> _Exercise goal_: Copy each line of the data below in which the word "CreationDate" can be found.

[Stored items]
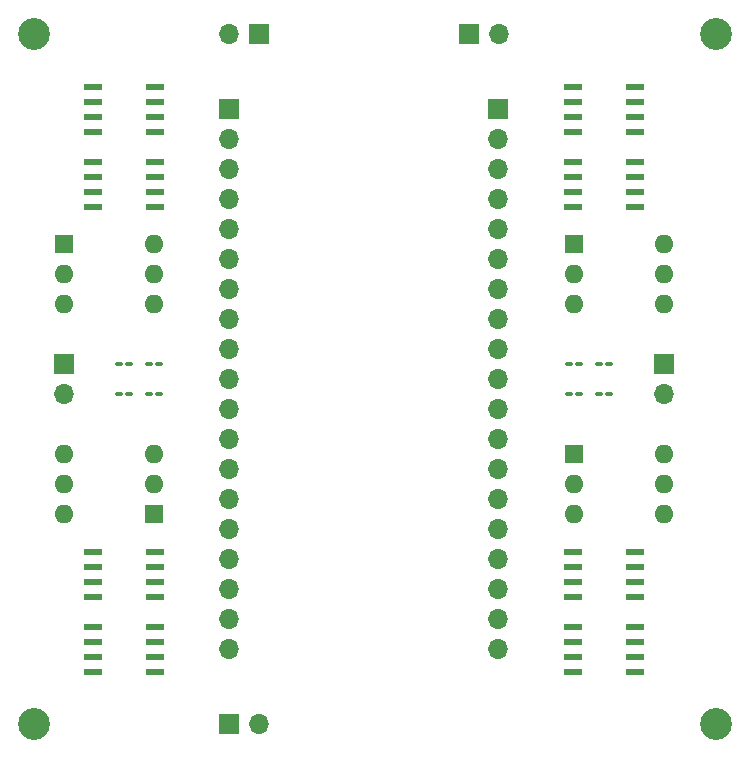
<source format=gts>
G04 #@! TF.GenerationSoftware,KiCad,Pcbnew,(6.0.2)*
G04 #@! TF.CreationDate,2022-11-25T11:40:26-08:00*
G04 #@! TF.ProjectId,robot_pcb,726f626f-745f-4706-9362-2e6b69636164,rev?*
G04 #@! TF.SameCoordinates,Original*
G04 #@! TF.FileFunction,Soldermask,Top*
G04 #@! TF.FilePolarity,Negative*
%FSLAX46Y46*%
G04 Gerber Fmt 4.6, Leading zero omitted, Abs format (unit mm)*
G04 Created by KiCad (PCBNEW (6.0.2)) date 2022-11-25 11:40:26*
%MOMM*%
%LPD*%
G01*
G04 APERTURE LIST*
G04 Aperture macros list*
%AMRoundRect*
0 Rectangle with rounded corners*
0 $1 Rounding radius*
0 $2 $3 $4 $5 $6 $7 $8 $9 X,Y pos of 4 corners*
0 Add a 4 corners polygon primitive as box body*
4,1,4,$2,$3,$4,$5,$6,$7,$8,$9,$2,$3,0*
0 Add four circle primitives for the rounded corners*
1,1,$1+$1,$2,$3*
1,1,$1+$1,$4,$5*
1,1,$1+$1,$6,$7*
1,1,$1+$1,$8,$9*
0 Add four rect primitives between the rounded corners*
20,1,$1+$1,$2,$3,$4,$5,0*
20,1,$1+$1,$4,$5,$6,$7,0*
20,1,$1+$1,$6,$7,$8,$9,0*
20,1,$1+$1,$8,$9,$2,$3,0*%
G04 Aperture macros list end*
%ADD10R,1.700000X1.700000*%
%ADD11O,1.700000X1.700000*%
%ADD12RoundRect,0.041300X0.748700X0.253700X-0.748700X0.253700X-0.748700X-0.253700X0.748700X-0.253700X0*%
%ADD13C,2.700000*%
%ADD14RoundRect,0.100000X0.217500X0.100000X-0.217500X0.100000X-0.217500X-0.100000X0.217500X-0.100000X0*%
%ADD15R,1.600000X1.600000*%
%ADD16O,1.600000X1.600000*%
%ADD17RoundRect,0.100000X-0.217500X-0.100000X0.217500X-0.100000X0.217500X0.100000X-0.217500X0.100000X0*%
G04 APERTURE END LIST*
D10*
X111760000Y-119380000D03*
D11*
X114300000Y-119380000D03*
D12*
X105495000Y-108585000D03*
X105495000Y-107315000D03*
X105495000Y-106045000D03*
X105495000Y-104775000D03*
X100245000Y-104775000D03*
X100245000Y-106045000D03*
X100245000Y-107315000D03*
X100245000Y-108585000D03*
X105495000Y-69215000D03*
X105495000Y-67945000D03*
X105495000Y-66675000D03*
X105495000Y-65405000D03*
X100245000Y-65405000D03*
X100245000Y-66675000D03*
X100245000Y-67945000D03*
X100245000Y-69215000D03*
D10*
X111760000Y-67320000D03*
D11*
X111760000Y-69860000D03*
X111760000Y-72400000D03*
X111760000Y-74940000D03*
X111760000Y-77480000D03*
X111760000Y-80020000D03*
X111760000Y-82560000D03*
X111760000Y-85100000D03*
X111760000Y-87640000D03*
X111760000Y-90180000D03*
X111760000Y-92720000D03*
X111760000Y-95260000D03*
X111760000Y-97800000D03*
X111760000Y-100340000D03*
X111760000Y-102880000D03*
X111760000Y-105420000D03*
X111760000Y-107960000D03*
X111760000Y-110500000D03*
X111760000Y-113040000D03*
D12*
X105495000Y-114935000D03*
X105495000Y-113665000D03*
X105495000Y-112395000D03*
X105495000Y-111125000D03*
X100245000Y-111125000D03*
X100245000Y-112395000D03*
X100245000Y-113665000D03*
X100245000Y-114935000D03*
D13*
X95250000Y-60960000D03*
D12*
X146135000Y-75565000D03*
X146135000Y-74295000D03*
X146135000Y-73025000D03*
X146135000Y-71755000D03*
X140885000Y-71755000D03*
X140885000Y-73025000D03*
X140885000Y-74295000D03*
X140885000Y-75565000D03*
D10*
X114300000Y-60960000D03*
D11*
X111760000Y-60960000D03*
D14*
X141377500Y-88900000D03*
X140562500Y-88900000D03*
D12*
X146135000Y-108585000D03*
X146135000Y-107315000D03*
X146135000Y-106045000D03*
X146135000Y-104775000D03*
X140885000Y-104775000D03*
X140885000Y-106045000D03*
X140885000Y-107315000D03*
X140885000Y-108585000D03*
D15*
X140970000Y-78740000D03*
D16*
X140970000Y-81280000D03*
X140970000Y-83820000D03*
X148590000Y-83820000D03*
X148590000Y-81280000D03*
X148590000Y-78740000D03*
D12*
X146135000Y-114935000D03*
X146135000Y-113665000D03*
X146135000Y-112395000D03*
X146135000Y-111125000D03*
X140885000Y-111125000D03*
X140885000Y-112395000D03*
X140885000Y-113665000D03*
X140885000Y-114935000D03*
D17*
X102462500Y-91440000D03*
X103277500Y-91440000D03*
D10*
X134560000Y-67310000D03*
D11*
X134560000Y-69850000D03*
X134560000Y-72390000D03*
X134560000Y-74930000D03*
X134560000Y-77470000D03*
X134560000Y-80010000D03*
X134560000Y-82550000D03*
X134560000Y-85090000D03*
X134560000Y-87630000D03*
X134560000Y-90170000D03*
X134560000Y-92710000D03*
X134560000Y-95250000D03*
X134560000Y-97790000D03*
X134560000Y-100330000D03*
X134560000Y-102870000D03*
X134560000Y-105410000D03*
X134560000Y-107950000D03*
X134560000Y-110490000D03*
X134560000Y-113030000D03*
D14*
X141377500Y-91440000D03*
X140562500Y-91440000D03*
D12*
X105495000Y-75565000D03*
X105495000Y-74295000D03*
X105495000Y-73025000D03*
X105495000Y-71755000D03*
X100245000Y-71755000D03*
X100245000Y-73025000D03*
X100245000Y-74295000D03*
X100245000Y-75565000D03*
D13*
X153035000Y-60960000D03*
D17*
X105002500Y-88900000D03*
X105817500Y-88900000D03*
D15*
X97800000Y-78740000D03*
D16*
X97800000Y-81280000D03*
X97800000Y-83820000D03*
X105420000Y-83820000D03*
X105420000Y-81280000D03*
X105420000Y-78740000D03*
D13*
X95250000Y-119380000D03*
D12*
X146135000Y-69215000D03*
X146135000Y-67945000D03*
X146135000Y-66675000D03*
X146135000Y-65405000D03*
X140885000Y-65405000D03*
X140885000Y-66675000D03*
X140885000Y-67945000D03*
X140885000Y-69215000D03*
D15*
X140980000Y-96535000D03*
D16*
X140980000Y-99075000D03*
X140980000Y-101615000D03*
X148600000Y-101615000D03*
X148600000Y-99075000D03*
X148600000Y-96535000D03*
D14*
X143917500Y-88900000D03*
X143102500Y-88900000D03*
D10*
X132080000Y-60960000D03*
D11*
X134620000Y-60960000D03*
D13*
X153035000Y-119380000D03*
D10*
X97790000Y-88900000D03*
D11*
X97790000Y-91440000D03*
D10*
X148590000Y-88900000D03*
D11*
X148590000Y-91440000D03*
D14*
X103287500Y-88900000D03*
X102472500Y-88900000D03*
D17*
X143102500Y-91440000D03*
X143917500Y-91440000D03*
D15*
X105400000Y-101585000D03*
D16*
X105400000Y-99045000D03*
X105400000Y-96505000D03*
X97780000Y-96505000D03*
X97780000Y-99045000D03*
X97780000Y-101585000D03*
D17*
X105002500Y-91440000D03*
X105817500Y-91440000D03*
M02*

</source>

--

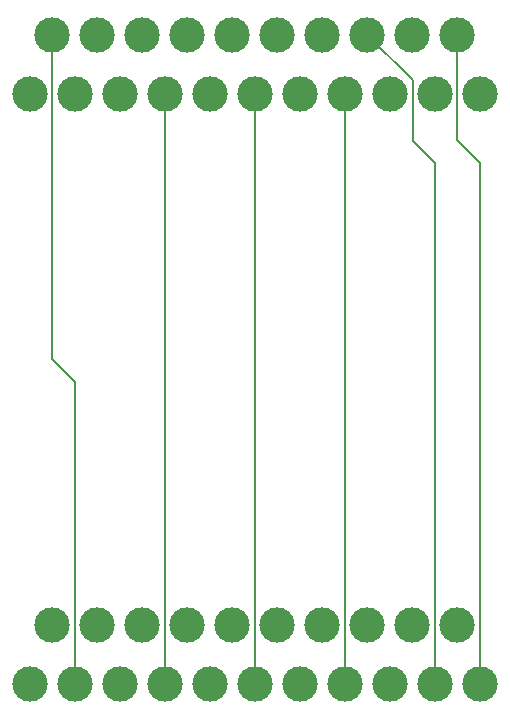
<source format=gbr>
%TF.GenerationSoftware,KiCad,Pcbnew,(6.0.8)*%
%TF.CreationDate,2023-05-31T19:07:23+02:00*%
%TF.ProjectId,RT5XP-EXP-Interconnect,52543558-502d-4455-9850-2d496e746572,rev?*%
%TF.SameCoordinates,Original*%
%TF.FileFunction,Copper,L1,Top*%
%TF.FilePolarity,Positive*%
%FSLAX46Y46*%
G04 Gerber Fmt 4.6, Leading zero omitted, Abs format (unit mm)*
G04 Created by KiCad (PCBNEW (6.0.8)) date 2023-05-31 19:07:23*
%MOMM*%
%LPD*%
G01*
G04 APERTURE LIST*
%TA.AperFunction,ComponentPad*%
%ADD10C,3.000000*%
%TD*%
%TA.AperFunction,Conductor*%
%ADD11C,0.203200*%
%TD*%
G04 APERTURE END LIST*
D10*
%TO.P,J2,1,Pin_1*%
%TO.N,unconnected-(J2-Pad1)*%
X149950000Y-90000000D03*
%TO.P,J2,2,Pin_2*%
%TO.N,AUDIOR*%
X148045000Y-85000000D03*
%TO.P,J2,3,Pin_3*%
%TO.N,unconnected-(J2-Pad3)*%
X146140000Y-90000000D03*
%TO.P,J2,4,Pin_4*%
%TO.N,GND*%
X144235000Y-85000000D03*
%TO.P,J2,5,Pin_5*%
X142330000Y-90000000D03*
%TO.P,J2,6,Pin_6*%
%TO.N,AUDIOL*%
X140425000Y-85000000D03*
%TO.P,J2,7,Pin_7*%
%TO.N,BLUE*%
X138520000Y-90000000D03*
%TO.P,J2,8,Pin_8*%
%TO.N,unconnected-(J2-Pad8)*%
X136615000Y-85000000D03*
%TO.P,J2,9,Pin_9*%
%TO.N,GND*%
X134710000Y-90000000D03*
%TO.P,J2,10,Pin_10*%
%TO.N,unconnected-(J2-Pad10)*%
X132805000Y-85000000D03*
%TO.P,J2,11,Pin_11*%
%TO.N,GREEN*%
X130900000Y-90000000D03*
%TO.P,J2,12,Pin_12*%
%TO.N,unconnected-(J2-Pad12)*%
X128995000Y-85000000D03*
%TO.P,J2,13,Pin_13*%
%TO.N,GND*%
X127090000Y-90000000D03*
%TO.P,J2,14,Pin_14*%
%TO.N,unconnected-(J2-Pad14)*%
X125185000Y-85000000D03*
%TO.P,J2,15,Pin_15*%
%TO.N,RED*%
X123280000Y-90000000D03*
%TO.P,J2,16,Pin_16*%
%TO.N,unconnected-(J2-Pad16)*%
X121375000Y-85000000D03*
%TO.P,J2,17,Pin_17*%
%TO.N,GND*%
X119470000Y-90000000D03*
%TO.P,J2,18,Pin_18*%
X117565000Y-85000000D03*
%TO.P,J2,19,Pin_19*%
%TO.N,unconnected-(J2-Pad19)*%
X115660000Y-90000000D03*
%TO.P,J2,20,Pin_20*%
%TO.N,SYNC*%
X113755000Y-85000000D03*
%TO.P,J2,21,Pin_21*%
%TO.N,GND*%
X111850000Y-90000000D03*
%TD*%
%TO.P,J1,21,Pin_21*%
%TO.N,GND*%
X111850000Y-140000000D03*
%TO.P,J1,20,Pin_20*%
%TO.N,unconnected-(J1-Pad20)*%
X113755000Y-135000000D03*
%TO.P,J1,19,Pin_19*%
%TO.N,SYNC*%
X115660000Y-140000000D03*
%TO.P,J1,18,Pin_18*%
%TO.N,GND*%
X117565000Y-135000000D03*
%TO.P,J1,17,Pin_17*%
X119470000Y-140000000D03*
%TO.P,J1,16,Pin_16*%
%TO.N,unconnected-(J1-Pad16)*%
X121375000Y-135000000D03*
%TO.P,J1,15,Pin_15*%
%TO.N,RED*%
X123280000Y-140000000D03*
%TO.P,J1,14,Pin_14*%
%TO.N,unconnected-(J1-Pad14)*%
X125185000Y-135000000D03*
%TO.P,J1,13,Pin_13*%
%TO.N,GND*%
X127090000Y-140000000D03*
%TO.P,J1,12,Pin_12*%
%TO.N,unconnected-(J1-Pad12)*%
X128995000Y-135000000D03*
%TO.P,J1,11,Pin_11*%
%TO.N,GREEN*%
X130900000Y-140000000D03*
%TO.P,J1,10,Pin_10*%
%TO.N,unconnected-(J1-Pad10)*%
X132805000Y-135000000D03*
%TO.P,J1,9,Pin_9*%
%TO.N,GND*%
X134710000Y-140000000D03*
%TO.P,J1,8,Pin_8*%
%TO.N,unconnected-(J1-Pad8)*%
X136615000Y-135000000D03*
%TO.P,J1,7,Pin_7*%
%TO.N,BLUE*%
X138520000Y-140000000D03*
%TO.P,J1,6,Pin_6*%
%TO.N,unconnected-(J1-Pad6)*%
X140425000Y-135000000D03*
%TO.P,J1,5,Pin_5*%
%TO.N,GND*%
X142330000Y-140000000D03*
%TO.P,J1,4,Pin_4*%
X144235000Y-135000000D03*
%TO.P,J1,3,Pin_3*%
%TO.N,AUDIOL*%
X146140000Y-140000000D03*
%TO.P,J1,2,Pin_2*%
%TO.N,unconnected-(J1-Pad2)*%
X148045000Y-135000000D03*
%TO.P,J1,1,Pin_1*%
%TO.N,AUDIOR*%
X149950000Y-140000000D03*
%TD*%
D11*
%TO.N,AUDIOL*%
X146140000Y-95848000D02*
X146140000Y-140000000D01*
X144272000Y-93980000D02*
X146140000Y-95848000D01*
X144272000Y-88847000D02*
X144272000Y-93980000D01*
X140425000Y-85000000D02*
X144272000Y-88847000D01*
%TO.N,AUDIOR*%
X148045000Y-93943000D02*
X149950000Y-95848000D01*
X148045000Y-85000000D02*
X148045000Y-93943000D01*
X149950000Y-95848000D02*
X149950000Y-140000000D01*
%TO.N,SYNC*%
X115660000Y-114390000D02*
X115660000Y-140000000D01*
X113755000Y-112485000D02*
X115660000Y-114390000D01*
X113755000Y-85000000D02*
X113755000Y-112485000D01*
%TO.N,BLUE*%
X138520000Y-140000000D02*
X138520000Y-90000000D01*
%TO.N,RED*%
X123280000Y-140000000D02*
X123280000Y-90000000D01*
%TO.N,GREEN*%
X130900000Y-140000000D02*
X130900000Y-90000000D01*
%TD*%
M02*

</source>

> _Answer below_:
G04 #@! TF.CreationDate,2022-11-25T11:40:26-08:00*
%TF.CreationDate,2023-05-31T19:07:23+02:00*%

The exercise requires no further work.